▶ Task to complete:
Going line by line through the records below, count those with the word "Friday" and give only the count.

Plain-text document sources
━━━━━━━━━━━━━━━━━━━━

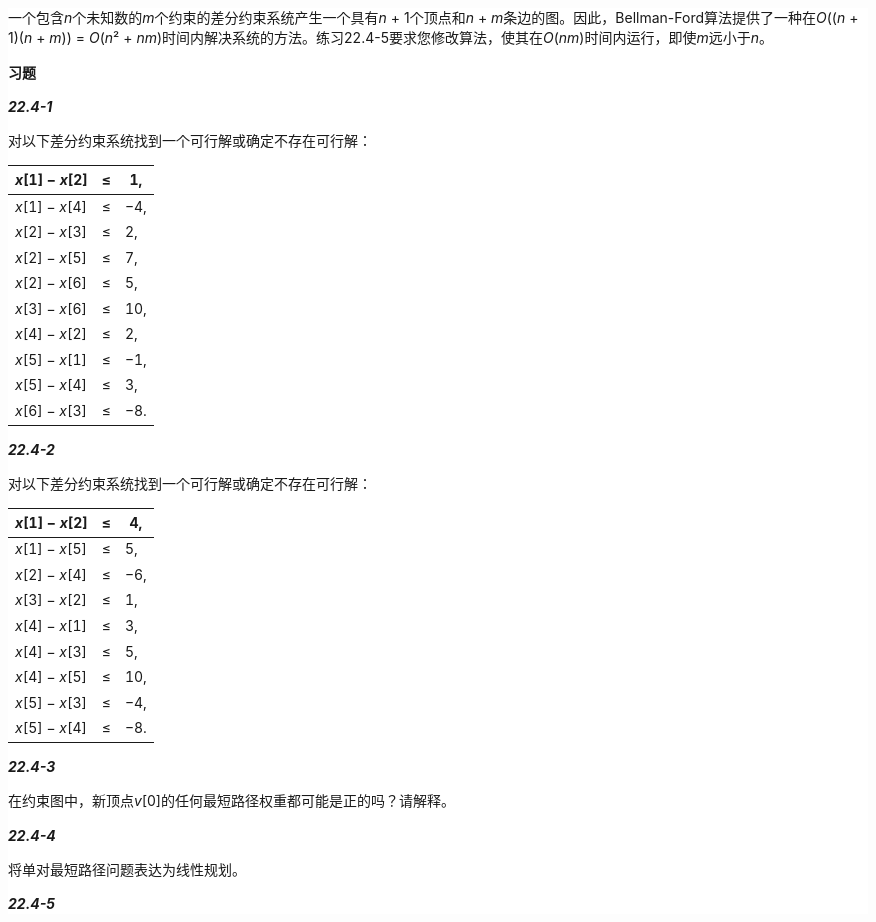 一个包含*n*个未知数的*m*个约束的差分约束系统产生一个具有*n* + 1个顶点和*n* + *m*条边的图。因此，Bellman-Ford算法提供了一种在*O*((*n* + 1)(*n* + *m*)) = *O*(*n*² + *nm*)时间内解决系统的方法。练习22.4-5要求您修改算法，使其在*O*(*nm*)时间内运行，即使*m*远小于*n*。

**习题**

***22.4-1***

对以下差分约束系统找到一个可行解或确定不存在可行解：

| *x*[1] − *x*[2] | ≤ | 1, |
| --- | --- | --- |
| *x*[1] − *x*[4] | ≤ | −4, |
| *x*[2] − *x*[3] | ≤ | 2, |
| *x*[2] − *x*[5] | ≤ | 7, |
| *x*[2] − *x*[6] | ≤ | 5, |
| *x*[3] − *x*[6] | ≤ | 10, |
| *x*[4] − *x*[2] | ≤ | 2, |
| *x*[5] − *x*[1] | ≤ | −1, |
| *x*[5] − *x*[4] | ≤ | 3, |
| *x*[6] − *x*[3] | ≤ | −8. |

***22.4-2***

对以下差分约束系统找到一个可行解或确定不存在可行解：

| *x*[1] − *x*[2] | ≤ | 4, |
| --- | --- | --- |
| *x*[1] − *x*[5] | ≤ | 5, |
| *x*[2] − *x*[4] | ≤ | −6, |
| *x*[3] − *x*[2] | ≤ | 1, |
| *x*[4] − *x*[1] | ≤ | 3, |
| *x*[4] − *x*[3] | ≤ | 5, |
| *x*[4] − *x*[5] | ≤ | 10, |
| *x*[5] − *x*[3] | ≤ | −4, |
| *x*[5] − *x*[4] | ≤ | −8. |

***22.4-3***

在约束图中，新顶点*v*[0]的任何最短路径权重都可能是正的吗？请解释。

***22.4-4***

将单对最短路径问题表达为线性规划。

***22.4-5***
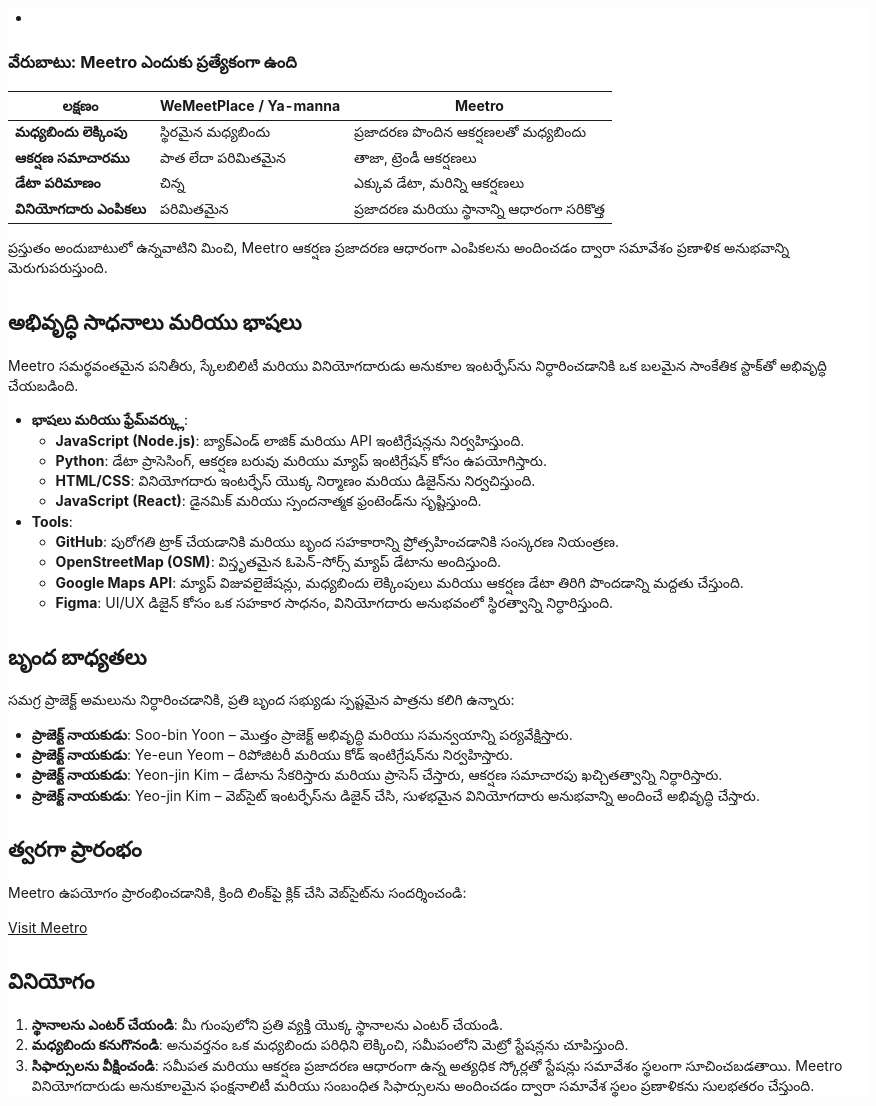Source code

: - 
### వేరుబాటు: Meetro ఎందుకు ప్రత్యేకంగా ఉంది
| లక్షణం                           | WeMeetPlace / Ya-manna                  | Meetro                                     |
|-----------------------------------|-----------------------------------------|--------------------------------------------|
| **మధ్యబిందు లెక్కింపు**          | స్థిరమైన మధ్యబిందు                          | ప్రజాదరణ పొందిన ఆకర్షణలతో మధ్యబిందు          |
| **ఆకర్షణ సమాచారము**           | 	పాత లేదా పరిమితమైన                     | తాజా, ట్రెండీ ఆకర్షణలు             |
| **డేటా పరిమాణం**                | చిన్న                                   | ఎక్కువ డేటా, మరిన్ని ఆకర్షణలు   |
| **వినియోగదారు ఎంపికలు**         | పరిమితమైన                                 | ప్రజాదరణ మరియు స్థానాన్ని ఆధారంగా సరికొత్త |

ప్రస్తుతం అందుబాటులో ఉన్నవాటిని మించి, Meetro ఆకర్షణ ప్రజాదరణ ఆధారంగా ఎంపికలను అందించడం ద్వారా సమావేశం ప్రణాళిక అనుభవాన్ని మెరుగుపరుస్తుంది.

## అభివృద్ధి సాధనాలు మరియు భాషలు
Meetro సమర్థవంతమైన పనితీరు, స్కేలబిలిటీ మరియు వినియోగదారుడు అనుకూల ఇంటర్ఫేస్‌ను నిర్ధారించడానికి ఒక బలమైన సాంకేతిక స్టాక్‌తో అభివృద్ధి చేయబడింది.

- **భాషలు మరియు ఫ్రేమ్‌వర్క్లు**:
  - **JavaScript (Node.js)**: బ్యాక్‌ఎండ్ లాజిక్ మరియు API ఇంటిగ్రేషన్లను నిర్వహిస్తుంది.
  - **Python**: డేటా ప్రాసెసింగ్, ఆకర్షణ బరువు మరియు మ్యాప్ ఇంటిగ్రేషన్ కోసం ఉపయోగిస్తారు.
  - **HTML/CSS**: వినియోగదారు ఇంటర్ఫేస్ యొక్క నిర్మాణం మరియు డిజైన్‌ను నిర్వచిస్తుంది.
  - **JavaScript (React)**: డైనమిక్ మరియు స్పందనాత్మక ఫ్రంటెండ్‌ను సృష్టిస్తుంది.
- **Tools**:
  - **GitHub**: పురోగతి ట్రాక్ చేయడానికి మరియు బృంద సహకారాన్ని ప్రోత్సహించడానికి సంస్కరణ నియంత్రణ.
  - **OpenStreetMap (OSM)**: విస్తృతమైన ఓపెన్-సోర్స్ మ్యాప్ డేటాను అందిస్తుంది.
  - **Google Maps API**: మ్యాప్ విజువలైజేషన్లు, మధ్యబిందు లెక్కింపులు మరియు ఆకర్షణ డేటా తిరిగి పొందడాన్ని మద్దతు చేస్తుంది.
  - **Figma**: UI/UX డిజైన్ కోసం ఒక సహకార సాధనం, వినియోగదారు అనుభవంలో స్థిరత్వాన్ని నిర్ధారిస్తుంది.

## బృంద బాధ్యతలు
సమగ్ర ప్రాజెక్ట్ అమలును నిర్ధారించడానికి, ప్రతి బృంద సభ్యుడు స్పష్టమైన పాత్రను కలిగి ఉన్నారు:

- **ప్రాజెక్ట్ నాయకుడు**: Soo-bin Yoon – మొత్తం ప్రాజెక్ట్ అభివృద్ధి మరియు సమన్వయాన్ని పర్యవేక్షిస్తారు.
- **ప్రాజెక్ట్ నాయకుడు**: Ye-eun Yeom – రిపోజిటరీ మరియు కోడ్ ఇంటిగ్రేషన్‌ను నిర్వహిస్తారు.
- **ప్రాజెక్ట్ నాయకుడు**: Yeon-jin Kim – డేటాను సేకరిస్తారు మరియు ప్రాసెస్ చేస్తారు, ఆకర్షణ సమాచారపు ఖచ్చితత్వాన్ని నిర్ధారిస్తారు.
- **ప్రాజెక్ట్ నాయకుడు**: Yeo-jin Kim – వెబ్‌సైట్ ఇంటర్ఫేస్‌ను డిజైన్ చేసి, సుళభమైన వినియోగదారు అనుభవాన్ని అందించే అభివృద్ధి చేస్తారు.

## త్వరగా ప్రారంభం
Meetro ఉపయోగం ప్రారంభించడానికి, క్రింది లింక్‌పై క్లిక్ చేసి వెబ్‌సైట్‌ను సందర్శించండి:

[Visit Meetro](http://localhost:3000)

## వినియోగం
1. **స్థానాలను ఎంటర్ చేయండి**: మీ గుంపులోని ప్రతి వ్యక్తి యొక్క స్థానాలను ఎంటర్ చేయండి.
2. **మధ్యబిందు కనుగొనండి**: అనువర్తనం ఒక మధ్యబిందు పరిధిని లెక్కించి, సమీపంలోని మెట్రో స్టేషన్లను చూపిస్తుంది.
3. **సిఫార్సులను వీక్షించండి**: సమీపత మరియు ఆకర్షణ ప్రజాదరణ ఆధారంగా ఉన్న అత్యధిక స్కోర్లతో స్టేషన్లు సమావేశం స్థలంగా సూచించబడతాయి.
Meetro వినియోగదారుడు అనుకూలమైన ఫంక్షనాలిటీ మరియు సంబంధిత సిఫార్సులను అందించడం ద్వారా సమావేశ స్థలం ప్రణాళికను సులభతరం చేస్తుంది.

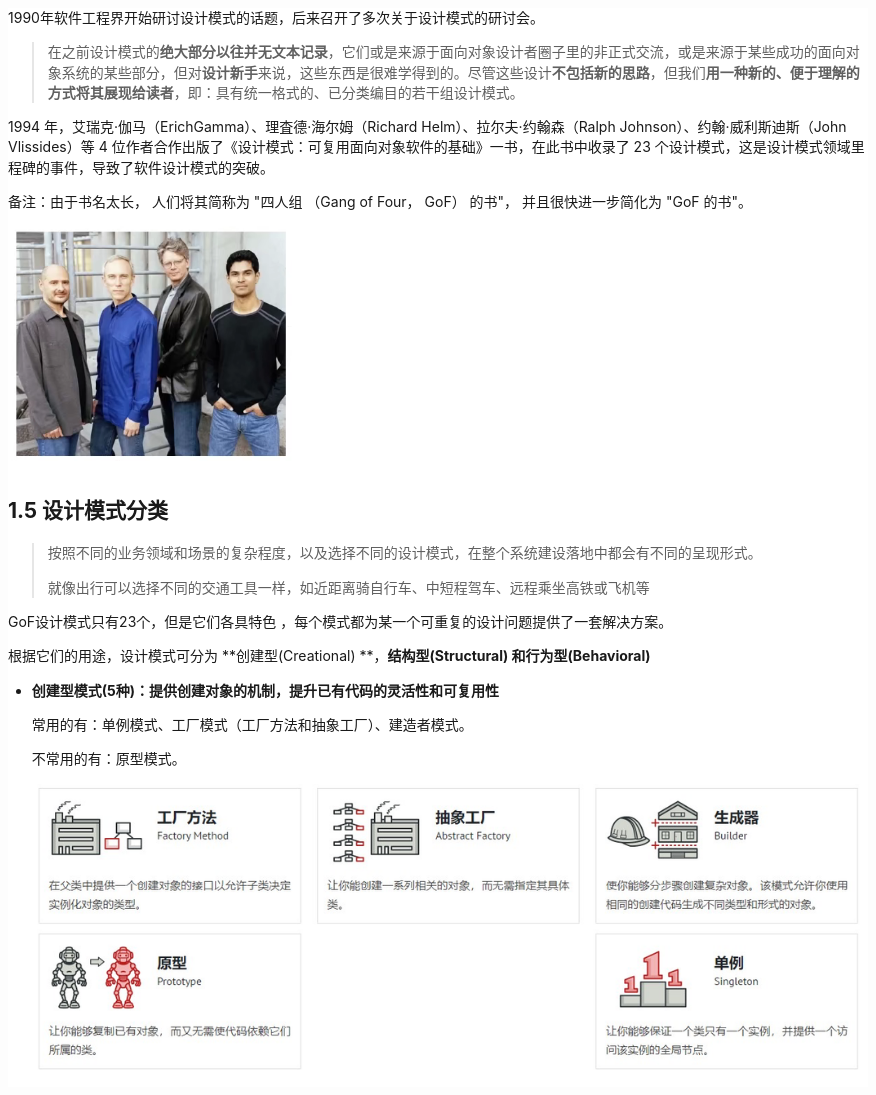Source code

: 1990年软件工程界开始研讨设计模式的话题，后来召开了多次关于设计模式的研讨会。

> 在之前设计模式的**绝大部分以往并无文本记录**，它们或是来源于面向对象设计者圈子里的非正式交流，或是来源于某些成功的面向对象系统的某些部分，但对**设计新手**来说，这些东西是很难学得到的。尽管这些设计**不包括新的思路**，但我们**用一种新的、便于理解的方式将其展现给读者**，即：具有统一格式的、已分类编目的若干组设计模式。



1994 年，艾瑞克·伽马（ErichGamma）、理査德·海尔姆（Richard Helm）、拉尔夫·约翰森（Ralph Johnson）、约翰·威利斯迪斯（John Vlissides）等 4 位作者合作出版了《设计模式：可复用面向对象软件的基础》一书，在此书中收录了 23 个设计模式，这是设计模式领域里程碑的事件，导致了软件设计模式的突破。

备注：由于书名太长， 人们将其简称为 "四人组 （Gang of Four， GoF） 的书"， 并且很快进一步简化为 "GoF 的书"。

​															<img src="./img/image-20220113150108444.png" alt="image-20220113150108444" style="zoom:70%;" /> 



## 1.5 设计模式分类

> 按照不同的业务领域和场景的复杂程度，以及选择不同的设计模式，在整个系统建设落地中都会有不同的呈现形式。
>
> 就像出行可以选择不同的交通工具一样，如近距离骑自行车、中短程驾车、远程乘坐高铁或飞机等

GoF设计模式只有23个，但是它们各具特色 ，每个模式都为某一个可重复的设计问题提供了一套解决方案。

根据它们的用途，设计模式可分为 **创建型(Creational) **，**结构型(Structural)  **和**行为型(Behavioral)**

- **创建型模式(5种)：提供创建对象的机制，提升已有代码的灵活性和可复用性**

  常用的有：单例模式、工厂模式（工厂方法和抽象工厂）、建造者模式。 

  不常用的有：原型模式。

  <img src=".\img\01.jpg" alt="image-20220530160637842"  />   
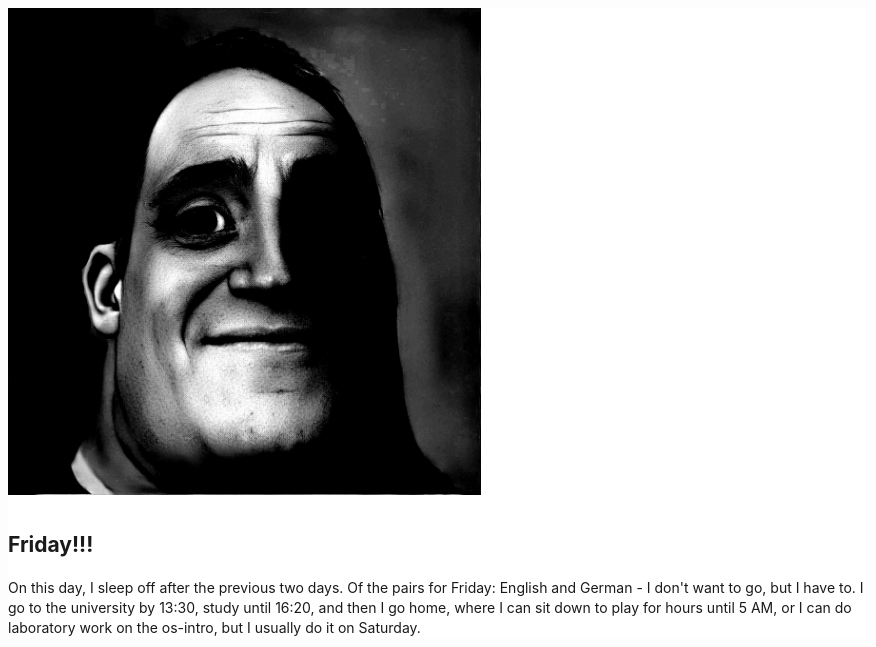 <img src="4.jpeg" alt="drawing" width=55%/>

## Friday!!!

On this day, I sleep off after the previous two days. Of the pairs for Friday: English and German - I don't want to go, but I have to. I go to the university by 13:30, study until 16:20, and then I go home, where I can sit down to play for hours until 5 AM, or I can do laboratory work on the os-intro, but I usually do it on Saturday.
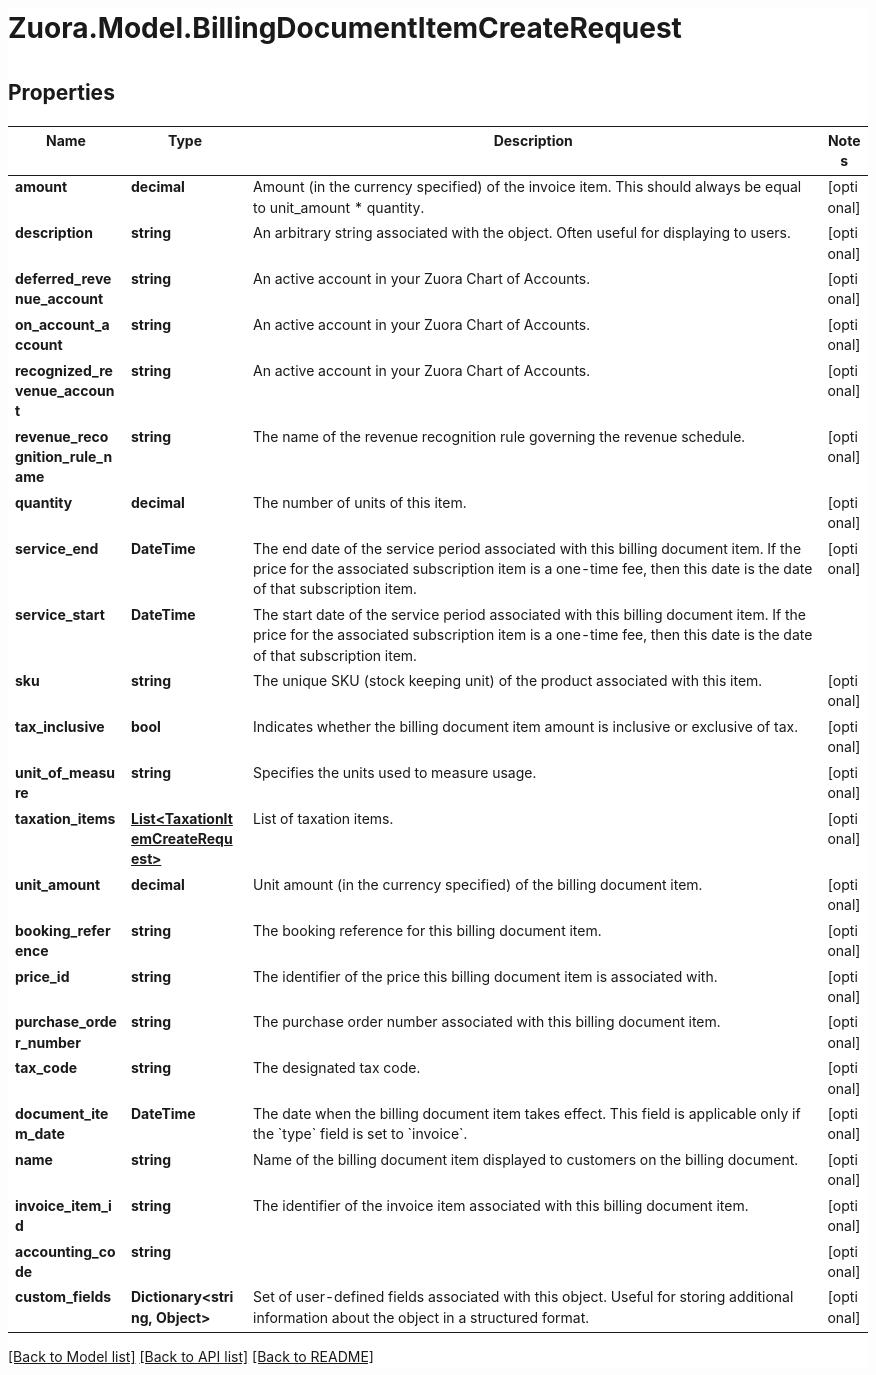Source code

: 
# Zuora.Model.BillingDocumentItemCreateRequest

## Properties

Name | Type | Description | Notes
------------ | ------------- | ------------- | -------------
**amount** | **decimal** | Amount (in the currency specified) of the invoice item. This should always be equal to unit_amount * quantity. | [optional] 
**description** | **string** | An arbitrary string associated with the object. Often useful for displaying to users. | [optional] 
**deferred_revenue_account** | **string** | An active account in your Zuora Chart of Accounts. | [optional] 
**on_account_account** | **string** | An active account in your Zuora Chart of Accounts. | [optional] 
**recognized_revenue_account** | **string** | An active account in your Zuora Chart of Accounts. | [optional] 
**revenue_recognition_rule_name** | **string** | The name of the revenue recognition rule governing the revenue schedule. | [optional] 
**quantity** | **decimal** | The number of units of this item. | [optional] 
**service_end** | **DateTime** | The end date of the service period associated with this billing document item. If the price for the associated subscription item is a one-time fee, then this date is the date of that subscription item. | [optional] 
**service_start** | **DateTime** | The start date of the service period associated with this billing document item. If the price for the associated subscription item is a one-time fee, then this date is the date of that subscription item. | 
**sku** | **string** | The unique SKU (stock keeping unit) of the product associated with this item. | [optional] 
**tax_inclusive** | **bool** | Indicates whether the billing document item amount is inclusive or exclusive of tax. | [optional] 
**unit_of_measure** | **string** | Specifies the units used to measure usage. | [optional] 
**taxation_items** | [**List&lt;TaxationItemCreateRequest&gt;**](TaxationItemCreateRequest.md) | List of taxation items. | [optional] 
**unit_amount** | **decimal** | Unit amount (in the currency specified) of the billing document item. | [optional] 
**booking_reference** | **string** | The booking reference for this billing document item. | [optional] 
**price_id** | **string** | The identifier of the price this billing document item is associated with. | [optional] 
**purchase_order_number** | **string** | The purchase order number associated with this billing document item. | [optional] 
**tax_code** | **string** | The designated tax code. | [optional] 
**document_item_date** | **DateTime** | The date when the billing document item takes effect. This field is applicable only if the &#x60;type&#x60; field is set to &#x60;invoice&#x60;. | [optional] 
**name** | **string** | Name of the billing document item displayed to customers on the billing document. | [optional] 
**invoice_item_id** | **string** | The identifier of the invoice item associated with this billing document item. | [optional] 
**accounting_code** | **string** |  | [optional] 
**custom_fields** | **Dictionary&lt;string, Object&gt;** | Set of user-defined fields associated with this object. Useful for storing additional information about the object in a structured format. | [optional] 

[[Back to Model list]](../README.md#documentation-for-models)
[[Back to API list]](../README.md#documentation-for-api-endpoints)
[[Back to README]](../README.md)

━━━━━━━━━━━━━━━━━━━━

▶ Task result:
2